Olympia-frust bei sebastian samuelsson

Für Sebastian Samuelsson laufen die Olympischen Spiele bislang nicht nach Plan. Der schwedische Biathlon-Star, der als einer der Top-Favoriten ins Rennen ging, konnte bisher lediglich eine Bronzemedaille mit der schwedischen Männerstaffel gewinnen. Das ist für den aktuell Drittplatzierten im Gesamtweltcup zu wenig. Vor dem finalen Rennen, dem Massenstart am Freitag (14:15 Uhr im LIVETICKER), hat er nun eine überraschende und drastische Entscheidung getroffen.

Drastischer schritt: umzug ins nachbarort

Drastischer schritt: umzug ins nachbarort

Samuelsson verlässt das schwedische Teamquartier und zieht um. "Ich denke, es lohnt sich, das Risiko einzugehen", erklärte er gegenüber Radiosporten. Der Biathlet kämpft aktuell mit einer leichten Erkrankung und hofft, dass der Umzug in eine niedrigere Höhenlage seine Genesung beschleunigen wird. Die neue Unterkunft befindet sich nur 15 Minuten von den üblichen Quartieren der schwedischen Biathleten entfernt.

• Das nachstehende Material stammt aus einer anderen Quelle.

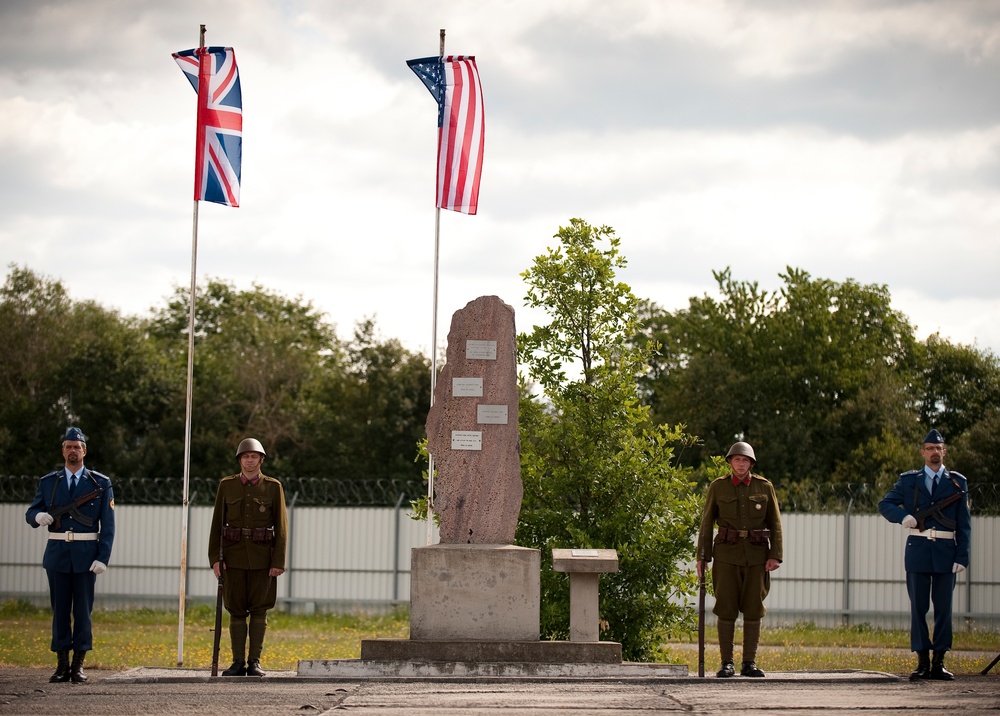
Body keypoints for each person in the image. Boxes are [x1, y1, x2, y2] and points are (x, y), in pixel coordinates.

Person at [24, 427, 116, 684]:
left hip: (87, 557)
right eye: (68, 446)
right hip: (58, 555)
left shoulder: (100, 483)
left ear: (84, 451)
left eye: (77, 446)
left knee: (83, 612)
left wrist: (102, 557)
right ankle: (62, 664)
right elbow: (31, 513)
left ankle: (78, 666)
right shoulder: (48, 482)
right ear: (63, 450)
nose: (72, 450)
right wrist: (37, 517)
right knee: (60, 611)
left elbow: (108, 526)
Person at [879, 429, 971, 681]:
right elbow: (884, 504)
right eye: (929, 448)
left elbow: (964, 524)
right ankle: (921, 661)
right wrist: (903, 517)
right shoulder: (910, 481)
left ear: (945, 451)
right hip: (918, 550)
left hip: (945, 552)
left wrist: (962, 557)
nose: (934, 452)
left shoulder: (957, 483)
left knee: (944, 609)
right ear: (922, 452)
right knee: (918, 608)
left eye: (938, 448)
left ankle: (939, 661)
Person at [696, 441, 783, 678]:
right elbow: (706, 523)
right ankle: (727, 663)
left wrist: (775, 555)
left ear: (751, 463)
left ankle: (749, 663)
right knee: (726, 609)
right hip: (725, 556)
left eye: (745, 460)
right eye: (736, 459)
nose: (741, 463)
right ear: (730, 462)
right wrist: (702, 557)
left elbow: (774, 523)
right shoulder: (718, 487)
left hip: (757, 556)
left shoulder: (764, 487)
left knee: (754, 609)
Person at [208, 437, 288, 677]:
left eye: (254, 456)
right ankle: (237, 662)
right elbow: (217, 524)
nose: (250, 460)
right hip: (233, 558)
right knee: (235, 610)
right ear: (239, 460)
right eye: (245, 456)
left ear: (261, 459)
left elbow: (281, 527)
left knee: (260, 609)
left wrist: (278, 562)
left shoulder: (273, 487)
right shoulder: (227, 485)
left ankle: (255, 662)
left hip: (263, 559)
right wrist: (215, 558)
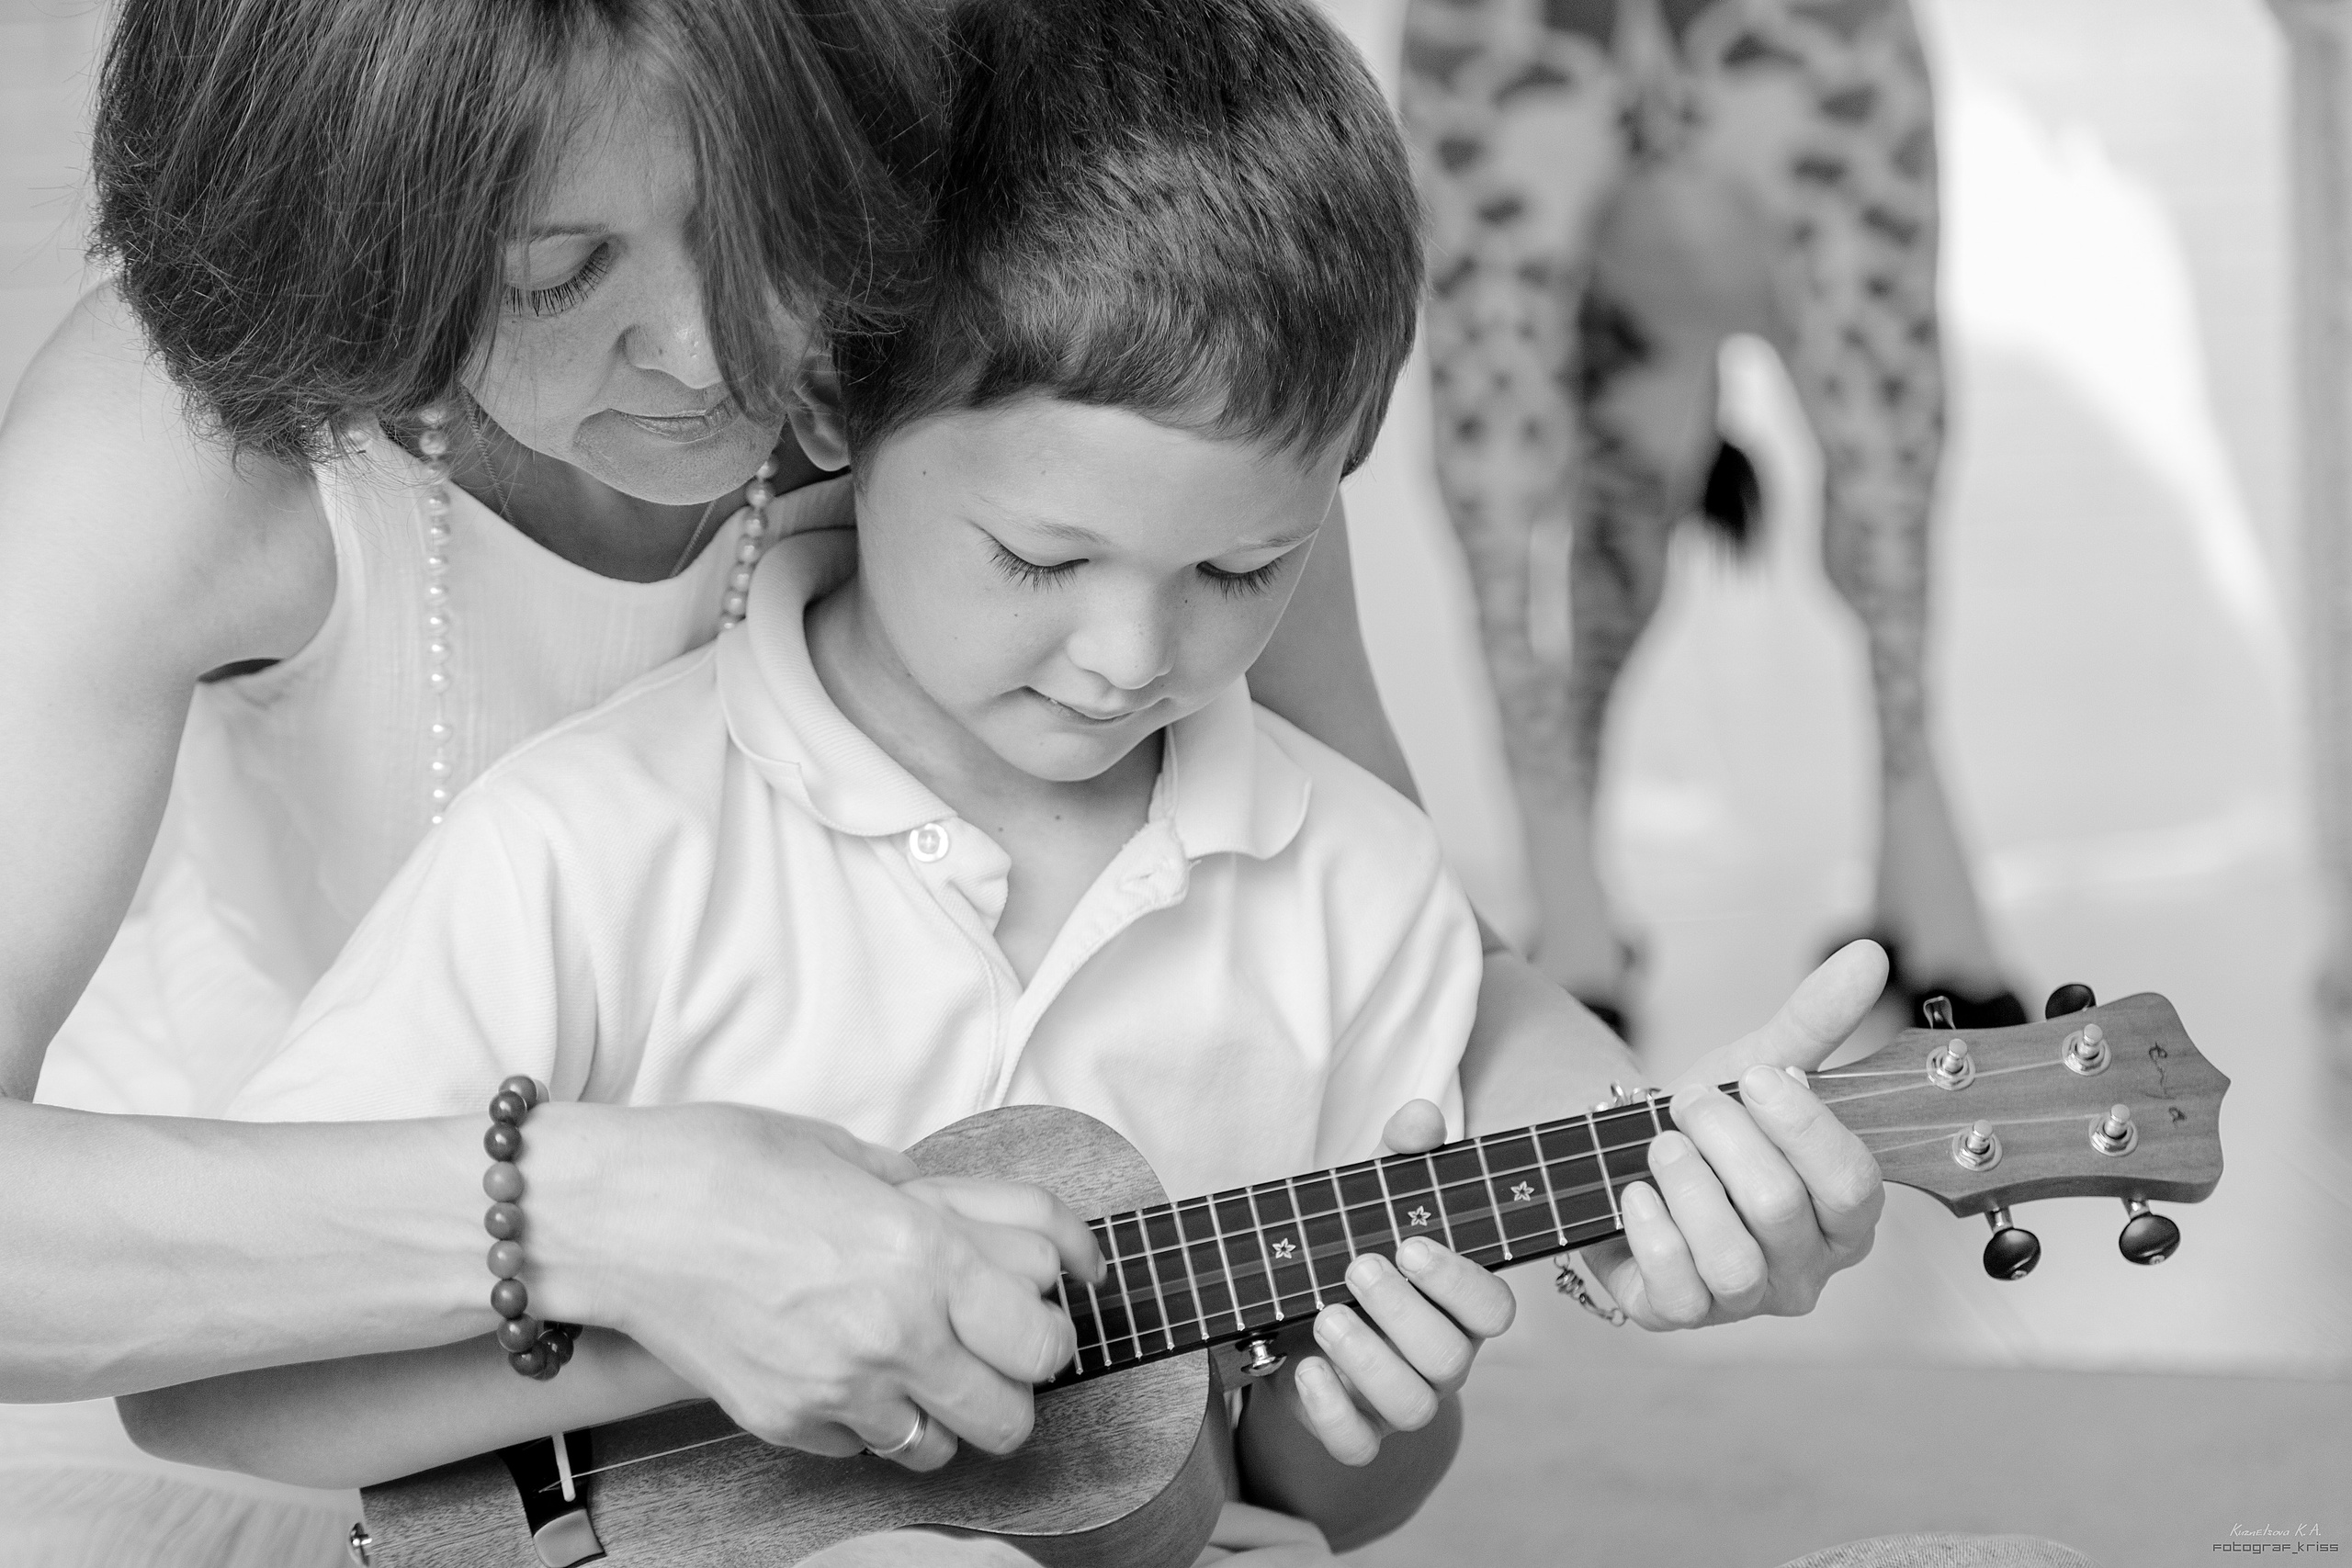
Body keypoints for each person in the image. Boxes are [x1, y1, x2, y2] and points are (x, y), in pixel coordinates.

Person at [125, 8, 2081, 1568]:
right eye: (1042, 561)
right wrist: (681, 1313)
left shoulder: (1346, 886)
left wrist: (1359, 1403)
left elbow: (1313, 1487)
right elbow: (215, 1380)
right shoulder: (593, 841)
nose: (1130, 657)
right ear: (830, 415)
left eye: (1242, 571)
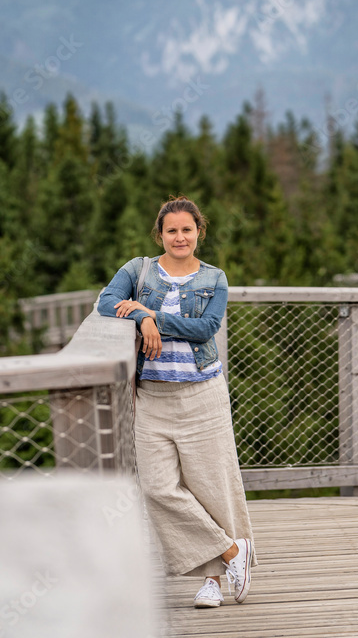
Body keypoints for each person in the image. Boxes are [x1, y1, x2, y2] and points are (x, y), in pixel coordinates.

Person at [97, 194, 257, 609]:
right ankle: (232, 551)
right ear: (160, 234)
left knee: (210, 487)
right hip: (152, 397)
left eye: (187, 229)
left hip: (202, 394)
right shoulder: (139, 270)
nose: (179, 237)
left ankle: (211, 582)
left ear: (199, 232)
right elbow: (106, 302)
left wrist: (154, 318)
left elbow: (205, 328)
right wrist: (140, 316)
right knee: (157, 489)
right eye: (172, 230)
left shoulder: (214, 278)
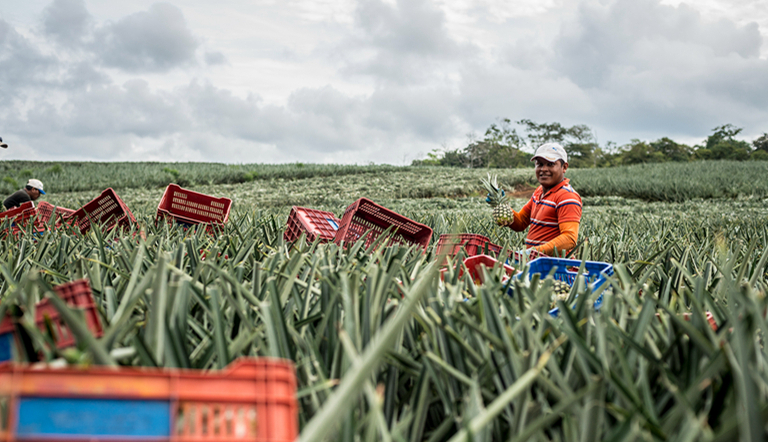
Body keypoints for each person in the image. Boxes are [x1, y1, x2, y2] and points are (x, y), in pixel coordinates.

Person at [500, 143, 582, 257]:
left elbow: (569, 239)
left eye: (550, 164)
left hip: (554, 267)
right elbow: (521, 223)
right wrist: (501, 206)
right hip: (535, 263)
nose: (544, 169)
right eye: (539, 164)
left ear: (564, 167)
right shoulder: (539, 192)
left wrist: (533, 252)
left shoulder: (567, 197)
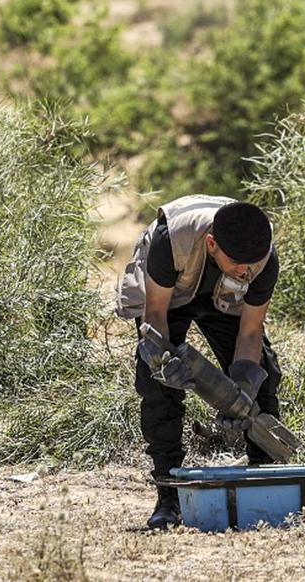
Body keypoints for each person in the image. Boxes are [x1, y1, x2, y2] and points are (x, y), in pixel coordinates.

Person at [116, 196, 282, 529]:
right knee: (157, 385)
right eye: (238, 263)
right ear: (212, 244)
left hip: (225, 302)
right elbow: (155, 316)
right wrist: (162, 361)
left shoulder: (262, 260)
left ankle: (266, 482)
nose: (247, 271)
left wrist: (243, 390)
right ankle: (169, 494)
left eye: (254, 263)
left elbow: (249, 334)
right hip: (170, 297)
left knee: (262, 374)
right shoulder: (169, 240)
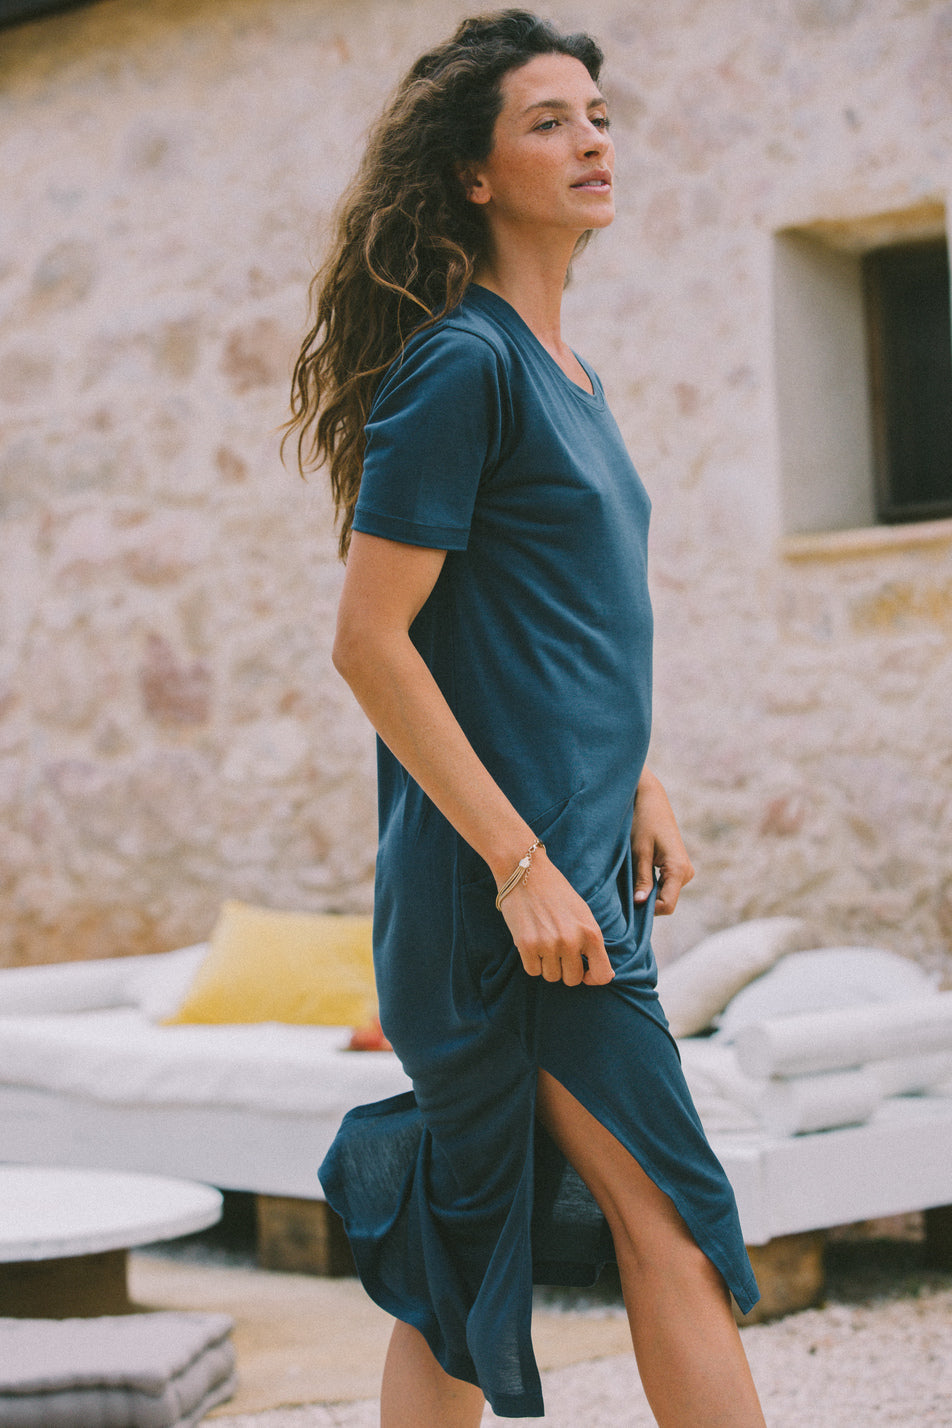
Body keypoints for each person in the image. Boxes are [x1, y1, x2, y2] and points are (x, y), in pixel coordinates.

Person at [286, 11, 767, 1425]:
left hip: (569, 864)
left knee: (459, 1245)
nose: (592, 139)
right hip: (507, 898)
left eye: (598, 114)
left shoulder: (573, 381)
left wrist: (640, 779)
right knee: (671, 1214)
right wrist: (518, 864)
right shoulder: (465, 366)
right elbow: (369, 645)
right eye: (548, 120)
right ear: (476, 174)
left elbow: (554, 629)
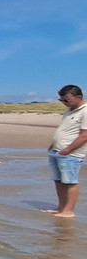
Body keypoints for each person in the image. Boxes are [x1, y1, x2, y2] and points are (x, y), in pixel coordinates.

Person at [44, 84, 87, 218]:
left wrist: (68, 149)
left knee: (70, 181)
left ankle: (68, 210)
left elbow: (84, 135)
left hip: (71, 153)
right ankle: (60, 207)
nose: (63, 103)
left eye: (66, 100)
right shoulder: (69, 110)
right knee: (58, 180)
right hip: (57, 150)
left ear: (78, 97)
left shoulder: (85, 111)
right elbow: (64, 129)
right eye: (61, 100)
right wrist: (53, 145)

Höhenunterschied als erfolgsfaktor?

Der entscheidende Faktor ist der Höhenunterschied von 500 Metern. Samuelsson hatte während der Olympischen Spiele bereits mehrfach über einen Umzug nachgedacht und sich nun kurz vor dem letzten Wettkampf für diesen Schritt entschieden. Er bezeichnet die Entscheidung selbst als „riskant“, hofft aber auf eine positive Wirkung. Es ist das erste Mal, dass er dies während einer Meisterschaft versucht.

Kämpft mit krankheit

Die genaue Art der Erkrankung wurde nicht bekannt gegeben. Samuelsson hofft jedoch, dass die veränderte Umgebung und die niedrigere Höhe ihm helfen werden, sich bis zum Massenstart wieder vollständig fit zu fühlen. Der Druck ist hoch, da er unbedingt eine Einzelmedaille gewinnen möchte, um seine persönlichen Erwartungen und die seiner Fans zu erfüllen.

Die ausgangslage vor dem massenstart

Der Massenstart am Freitag ist Samuelssons letzte Chance auf eine Einzelmedaille. Die Konkurrenz ist stark, und er wird sich gegen einige der besten Biathleten der Welt durchsetzen müssen. Seine Formkurve ist jedoch fraglich, weshalb der Umzug als mutiger Versuch gesehen wird, die Situation zu verbessern.

Reaktion des schwedischen teams

Die Reaktion des schwedischen Teams auf Samuelssons Entscheidung ist bisher nicht bekannt. Es ist jedoch davon auszugehen, dass sie seine Entscheidung respektieren, auch wenn sie möglicherweise überrascht sind. Das Team wird ihn weiterhin unterstützen, auch wenn er sich außerhalb des offiziellen Quartiers aufhält.

Hoffnung auf ein starkes finale

Trotz der Herausforderungen und der aktuellen Situation gibt sich Sebastian Samuelsson kämpferisch. Er hofft, dass der Umzug ihm die nötige Energie und Erleichterung bringt, um im Massenstart sein volles Potenzial abrufen zu können und eine Medaille zu gewinnen. Die Fans dürfen gespannt sein!